Vogue 2738 Paris Original, 1972 Nina Ricci Coat Dress – Fitted A-line dress, mid-knee length, has asymmetrical front-buttoned closing, shaped collar, welt pocket and topstitch trim. (pattern purchased from Stitches & Loops)
sz 12/ 34B. i modified the front bust darts using the Sandra Betzina method outlined in “Fast Fit,” i.e., slashing and overlapping the dart.
Did it look like the photo/drawing on the pattern envelope once you were done sewing with it?
close enough that i was pleased. it certainly resembles the photo of the garment more than the fashion drawing (so what else is new) and i was slightly disappointed at how pronounced and low-cut the v-aspect ultimately looked. i could not, for example, wear this without something under it. ultimately, however, i was pleased.

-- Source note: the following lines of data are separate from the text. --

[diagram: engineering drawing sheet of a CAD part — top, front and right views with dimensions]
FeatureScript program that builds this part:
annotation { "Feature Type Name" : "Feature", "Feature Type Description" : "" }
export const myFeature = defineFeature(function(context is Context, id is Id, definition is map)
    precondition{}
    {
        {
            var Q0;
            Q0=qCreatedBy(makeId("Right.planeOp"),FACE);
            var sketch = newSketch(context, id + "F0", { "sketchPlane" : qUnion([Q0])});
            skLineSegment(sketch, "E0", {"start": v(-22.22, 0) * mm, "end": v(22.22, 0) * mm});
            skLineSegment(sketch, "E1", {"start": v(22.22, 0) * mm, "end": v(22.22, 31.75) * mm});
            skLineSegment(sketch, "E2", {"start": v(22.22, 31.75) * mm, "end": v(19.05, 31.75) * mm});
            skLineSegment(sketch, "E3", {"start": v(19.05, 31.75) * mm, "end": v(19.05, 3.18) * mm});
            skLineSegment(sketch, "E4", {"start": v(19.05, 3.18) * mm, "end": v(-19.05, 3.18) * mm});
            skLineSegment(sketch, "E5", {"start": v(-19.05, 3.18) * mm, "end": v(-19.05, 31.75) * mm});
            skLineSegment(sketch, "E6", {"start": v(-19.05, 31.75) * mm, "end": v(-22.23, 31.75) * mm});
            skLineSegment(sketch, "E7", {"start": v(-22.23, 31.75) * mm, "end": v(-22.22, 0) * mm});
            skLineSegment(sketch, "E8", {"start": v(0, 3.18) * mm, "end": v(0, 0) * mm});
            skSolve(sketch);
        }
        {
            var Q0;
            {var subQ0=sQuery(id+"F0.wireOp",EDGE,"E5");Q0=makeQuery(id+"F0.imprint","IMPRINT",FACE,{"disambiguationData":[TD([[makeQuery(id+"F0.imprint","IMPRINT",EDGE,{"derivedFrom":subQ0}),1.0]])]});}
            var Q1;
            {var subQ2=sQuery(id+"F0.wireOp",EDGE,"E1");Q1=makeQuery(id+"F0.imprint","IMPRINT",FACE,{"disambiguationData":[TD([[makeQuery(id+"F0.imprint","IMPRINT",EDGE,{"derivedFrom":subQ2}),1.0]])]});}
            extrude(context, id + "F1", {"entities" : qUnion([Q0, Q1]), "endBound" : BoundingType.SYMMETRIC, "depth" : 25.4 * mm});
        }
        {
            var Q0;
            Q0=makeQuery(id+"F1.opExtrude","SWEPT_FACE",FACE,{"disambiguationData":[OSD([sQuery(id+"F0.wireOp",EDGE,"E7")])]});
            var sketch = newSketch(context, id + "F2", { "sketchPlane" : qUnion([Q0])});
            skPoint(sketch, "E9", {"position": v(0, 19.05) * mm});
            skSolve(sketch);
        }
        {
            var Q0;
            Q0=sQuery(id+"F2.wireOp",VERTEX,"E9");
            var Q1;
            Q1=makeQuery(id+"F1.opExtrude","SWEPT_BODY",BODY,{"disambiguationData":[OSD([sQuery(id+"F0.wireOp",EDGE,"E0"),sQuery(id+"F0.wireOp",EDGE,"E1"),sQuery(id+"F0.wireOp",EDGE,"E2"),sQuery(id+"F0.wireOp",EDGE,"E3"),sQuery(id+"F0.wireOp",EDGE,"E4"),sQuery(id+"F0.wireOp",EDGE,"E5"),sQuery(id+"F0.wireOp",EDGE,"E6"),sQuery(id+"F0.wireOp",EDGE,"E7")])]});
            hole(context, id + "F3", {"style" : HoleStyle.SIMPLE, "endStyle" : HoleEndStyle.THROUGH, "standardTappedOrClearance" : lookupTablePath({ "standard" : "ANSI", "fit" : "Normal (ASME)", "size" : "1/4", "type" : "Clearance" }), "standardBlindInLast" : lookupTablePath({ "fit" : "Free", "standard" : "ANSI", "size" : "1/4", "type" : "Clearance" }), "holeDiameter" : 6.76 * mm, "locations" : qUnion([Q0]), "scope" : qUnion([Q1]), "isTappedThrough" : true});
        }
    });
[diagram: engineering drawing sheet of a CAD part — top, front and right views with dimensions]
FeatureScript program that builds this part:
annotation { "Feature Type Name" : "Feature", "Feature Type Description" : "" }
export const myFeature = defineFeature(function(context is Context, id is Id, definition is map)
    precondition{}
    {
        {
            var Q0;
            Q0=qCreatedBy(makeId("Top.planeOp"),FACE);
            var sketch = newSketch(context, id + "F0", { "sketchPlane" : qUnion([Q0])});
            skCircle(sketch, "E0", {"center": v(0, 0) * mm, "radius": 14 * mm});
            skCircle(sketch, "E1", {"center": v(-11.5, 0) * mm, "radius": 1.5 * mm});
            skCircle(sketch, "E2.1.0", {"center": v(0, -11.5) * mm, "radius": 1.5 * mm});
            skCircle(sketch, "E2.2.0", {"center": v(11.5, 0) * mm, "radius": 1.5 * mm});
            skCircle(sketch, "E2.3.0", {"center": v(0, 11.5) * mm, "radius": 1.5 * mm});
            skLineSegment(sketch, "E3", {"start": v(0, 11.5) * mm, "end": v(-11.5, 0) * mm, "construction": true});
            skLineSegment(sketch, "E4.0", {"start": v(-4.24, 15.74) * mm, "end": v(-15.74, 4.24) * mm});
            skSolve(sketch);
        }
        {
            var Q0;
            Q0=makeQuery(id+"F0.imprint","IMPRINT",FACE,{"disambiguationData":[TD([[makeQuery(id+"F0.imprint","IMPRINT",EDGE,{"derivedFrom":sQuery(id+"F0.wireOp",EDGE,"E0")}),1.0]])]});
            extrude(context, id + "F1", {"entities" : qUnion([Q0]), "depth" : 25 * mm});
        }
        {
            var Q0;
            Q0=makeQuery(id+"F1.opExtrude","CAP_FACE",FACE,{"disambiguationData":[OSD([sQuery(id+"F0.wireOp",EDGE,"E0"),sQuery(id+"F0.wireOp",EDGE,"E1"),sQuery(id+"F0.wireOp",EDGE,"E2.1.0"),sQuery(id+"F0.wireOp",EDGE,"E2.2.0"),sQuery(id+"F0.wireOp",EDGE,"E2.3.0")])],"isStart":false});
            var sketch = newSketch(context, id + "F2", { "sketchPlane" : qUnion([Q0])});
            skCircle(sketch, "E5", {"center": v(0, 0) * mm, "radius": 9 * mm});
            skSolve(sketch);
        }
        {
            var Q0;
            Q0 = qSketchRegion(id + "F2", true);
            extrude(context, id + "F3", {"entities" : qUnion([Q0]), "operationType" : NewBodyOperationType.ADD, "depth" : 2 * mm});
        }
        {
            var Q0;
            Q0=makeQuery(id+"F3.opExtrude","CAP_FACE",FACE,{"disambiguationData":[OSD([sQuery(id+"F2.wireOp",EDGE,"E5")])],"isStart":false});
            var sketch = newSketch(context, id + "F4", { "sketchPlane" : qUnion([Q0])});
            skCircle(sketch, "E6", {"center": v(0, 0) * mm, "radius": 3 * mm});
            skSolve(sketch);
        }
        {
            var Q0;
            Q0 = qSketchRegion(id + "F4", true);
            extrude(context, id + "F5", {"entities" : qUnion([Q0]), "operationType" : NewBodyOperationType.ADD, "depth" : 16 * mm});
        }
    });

Were the instructions easy to follow?
surprisingly for a vogue paris pattern, the instructions were largely good. other experience with these types of patterns has shown me that the patterns are gorgeous and, as far as i can tell, well-drafted, but that the instructions are overly complicated. in this case, the construction of the shell was straightforward and the only major deviation i took from the instructions was in the insertion of the skirt lining, which they would have you do by hand and i did as a sort of reversed facing.
What did you particularly like or dislike about the pattern?
i liked the styling of the pattern as shown on the envelope–it had a simple and clean design with a vintage vibe that was not overwhelming. i liked the asymmetry and the rounded edges on the skirt and lapels.
white (off-white) wool gabardine from NY Elegant Fabrics, NYC
printed silk lining from Mood Fabrics, NYC
Pattern alterations or any design changes you made:
i got in way over my head on this pattern, which i attempted a mere months into my sewing career. that said, the only major design change is the hard corners of the lapels, which was a necessary change after i made some serious errors in the collar construction. i actually had to run home to mommy on that one, and we sat in front of the machine beating the collar and the facings into submission.
also, i eliminated the welt pocket. too scary!
Would you sew it again? Would you recommend it to others?
would not sew again as it is so distinctive, so complicated, and there are other projects to be tackled. but i would not hesitate to recommend it to a fellow coat-dress addict like myself.
it’s not an advanced pattern per se, but it did take more sewing chops than i had at the time. i ended up having to underline the gabardine, which i did inexpertly with muslin (it’s more bunchy than i would prefer, although not in a way anyone that didn’t make it would notice). i did teach myself some basic handstitching, like the catch-stitch, so that i could do some more advanced tailoring like taping the roll line by hand (thank you, roberta carr and smartflix!). i did use a fusible on the undercollar, which may have been a mistake.
positives: i piped the lining, always a favorite technique of mine, and these are the first sleeves in my sewing career that went in perfectly. i painstakingly gathered the ease in the cap and then steamed it over a tailor’s ham to shrink the ease. voila! perfect sleeves.
overall i do enjoy this dress, flaws and all. in the few months i have been wearing it (although i finished it over the summer) it has become one of my go-to winter outfits on days i am looking for something warm, low-maintenance and yet still professional.
i think i learned a lot from this dress, and surprisingly, the most important lesson is that even though i was a beginning seamstress at the time, it was important for me to tackle this complicated project because i was passionate about it and it enabled me to learn a lot of things, not the least of which was perseverance!
eta: about an hour after this post i spilled hot chocolate all down the front of my dress!